Chronométrage de la liturgie


Des droitistes ont une très bonne attitude en général, vis-à-vis le Moyen Âge.

Par contre, ils en sont pas toujours très érudits.

Francis Bergeron* voulait pas croire la nouvelle selon laquelle au XVe siècle un abbé aurait chronométré la liturgie à une minute par page du Missel.

J'ai moins de difficultés de le croire. Au monastère du Barroux, on chronomètre le chapelet en français à 15 minutes par 5 mystères, ou encore mieux 20 minutes. En considérant les tailles des lettres dans des missels d'autel du Moyen Âge (le prêtre ne disposant pas toujours de bonnes lunettes), une minute par page devrait être révérant.

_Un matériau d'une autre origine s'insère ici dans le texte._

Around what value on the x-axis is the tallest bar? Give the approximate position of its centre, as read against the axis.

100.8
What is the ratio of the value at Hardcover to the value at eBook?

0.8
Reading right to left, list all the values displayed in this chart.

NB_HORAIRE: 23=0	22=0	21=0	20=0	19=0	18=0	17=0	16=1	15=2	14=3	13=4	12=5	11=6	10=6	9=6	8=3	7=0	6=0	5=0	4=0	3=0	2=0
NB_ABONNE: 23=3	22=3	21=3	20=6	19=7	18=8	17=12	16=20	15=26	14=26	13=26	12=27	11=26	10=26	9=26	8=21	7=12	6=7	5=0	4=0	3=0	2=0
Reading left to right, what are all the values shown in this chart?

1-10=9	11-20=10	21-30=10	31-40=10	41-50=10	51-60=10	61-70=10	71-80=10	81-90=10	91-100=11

Ceci pour éviter qu'on lise la Messe dans un quart d'heure, si on voulait faire la chasse ou autre chose le reste du dimanche (c'était pendant une chasse qu'un évêque a divisé la Bible en chapitres - il la connaissait par cœur). Le but du chronométrage aurait donc été correct, le contraire du chronométrage stressant dans les usines. On voulait garantir que Dieu ne soit pas privé d'une minute qui de bon droit Lui devait être consacré.

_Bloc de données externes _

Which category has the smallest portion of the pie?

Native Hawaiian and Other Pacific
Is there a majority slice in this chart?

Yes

Au XVe siècle, on était très occupé du cours du temps. On se posait des questions sur la fin des temps, et si elle approchait. Jean le Charlier de Gerson enseignait que l'astrologie pouvait renseigner sur des évenéments publiques contemporains à l'horoscope (il ne disait pas que le destin de chaque personne était déterminé par l'horoscope de son heure de naissance), d'où l'intérêt pour les comètes parmi les astronomes professionnels les deux siècles suivants.

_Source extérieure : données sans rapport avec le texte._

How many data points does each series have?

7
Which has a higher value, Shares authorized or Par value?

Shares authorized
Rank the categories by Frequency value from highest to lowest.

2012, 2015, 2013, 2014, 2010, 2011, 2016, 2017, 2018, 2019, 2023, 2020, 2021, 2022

Et par horoscope on entendait l'heure précise. D'où - typiquement XVe siècle, 1410, les douze apôtres de Prague, c'est d'abord un horloge astronomique.

Il y a d'autres sujets du Moyen Âge dont ces droitistes sont aussi mal renseignés. Par exemple, il y en a qui pensent que la monarchie avait pour but de restreindre l'égoïsme, en fait elle avait plutôt pour but de restreindre les conflits qui pouvaient surgir par les égoïsmes opposés. En jugeant, elle restreignait effectivement un égoïsme qui avait trop ambitionné, mais pas parce qu'égoïsme, plutôt parce que dans le tort. Elle satisfaisait donc en même temps l'égoïsme de l'autre partie, celle lésée dans ses droits, pour écarter une source de conflits.

Et si St. Thomas disait que Dieu gère les choses par causes sécondaires, ça ne veut pas dire toutes les choses, il y a toujours les choses sécondaires qui sont les plus proches de la cause primaire, et par lesquelles Dieu gère le davantage d'autres choses, et les causes secondaires ne se limitent pas aux causes que la science de nos jours considérerait comme naturelles, car les âmes humaines et les anges sont aussi secondaires, pas l'incréé.

Et d'autres et encore d'autres sujets. Comme le fait que le paysan avait davantage de jours chômés avant qu'après le XVIIe siècle, ou que les mariages dont la femme était adolescente étaient assez courantes dans la haute noblesse du Moyen Âge et que rien ne permet d'affirmer que c'était autre chose pour les gens communs. Ou que la prise d'intérêt était vraiment mal vue.

Hans Georg Lundahl
Paris
I Dim. d'Avent
29.XI.2020

* Samedi une semaine avant hier. PRÉSENT.